On tracks like “Rise from the Grave,” complete with accompanying zombie-flick video, Undeath employ the guitar-and-bone crunch of death metal as vessel for genuine hooks that transcend genre. It’s unmistakably death metal, descended from the lineage of Morbid Angel and Obituary, but they push the melody forward even while keeping its guttural sensibility intact. It harbors the same kind of righteous, screwed-up-face endorphin-rush experienced while catching a band like Carcass on Headbanger’s Ball for the first time, and with a memorably campy clip to match. With “Necrobionics,” drummer Matt Browning goes straight for the gallop on a blast that’s less outwardly anthemic but no less immediate, while “Funeral Within” is a nonstop barrage of riff-driven violence. All of them choice cuts of old-school death metal with a sensibility that could appeal to the merely death metal curious; if asked for a place to start with contemporary death metal, it’s highly tempting to simply direct all inquiries here.

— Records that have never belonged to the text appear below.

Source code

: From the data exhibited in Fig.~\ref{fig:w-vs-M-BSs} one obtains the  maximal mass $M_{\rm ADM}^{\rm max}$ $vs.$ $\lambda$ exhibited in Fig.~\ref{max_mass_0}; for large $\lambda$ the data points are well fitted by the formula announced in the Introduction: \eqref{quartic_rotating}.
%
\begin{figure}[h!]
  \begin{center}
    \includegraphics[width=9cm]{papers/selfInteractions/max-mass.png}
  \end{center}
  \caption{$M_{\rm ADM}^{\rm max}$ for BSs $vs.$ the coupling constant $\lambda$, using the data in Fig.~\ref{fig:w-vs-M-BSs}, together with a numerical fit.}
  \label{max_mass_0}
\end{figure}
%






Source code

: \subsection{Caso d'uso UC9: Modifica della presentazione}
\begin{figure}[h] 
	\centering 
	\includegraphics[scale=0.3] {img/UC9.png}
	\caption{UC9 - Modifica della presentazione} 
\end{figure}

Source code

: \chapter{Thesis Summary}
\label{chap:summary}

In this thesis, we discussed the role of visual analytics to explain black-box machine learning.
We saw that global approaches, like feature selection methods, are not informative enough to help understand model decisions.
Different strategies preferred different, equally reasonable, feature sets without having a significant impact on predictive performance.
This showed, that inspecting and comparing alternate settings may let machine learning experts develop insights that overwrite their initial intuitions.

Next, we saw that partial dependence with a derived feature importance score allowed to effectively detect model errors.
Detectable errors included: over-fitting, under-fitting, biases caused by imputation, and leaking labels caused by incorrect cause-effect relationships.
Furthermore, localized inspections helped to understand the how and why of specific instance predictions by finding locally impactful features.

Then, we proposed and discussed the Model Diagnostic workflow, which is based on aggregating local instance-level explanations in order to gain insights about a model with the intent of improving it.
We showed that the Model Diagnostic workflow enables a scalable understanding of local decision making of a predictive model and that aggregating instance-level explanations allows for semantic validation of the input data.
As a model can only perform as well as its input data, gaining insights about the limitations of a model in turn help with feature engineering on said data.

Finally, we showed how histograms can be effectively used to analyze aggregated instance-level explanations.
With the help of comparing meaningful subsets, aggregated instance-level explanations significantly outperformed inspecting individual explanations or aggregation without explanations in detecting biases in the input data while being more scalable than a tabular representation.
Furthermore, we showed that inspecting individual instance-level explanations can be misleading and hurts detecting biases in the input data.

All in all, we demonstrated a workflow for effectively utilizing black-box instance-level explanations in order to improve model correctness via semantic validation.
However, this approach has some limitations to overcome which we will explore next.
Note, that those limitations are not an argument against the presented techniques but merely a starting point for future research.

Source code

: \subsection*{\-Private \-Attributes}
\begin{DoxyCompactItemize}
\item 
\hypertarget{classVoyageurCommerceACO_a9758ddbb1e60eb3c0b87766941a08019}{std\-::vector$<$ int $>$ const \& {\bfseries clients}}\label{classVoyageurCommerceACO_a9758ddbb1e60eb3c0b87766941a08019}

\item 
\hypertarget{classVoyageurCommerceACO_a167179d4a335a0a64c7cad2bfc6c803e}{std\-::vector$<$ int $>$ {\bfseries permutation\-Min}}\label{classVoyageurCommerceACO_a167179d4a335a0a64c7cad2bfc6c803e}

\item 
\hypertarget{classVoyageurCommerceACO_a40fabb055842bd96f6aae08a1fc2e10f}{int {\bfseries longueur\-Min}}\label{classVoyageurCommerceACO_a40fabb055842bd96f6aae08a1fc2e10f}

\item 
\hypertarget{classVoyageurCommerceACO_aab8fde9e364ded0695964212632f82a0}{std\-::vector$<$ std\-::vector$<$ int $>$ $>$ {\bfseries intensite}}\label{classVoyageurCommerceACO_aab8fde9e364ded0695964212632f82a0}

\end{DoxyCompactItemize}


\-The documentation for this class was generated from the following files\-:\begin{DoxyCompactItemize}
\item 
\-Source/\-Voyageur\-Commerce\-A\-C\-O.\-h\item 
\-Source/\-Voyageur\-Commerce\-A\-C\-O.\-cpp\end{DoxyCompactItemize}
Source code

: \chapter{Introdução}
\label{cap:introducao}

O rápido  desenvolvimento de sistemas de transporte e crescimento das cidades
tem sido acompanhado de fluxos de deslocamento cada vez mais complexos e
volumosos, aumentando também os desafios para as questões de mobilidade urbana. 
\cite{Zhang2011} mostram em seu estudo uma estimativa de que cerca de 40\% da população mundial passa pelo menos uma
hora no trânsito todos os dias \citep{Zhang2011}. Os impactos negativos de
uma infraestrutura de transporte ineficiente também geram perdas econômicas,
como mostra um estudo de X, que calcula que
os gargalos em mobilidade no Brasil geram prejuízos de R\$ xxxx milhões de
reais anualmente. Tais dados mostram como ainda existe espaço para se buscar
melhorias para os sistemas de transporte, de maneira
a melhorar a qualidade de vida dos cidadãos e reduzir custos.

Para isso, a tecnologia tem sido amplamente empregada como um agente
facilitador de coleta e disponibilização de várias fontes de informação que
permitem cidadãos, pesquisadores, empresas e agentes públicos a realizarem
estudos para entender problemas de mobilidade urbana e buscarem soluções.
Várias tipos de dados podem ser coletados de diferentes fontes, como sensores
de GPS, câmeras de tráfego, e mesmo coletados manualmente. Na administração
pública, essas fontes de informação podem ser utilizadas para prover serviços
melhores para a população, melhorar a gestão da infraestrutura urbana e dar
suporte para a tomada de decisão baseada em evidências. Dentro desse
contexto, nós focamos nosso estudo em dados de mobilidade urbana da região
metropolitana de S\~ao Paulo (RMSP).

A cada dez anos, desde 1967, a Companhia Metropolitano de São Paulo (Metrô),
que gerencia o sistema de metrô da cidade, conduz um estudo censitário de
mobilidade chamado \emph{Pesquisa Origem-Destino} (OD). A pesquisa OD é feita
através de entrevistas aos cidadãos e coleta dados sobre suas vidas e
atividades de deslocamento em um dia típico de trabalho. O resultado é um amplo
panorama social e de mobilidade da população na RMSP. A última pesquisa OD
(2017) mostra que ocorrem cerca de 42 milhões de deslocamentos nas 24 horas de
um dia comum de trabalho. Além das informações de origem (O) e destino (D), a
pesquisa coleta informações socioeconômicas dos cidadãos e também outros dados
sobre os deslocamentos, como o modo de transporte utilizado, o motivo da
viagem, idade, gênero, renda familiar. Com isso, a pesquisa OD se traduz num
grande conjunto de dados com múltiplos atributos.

There’s an abundance of that “dumb fun” of death metal that I alluded to earlier on It’s Time…To Rise From the Grave, which naturally requires something of a sense of gallows humor to fully appreciate. Jones embraces the grotesque in the lyrics he grumbles, bellows and roars on songs like “Head Splattered in Seven Ways,” a title so cartoonishly gross it’s hard not to be at least a little impressed. But the band’s songwriting and instincts for building out the structures of their menacing rippers into something more ornate and artful pays off brilliantly here, whether on the vicious groove of “Bone Wrought” or the eerie minor-key chorus of “Human Chandelier.” It’s Time…To Rise From the Grave is everything a death metal album should be—aggressive, abrasive, intense, disgusting—and that’s only the baseline for the kind of masterful carnage Undeath have wrought.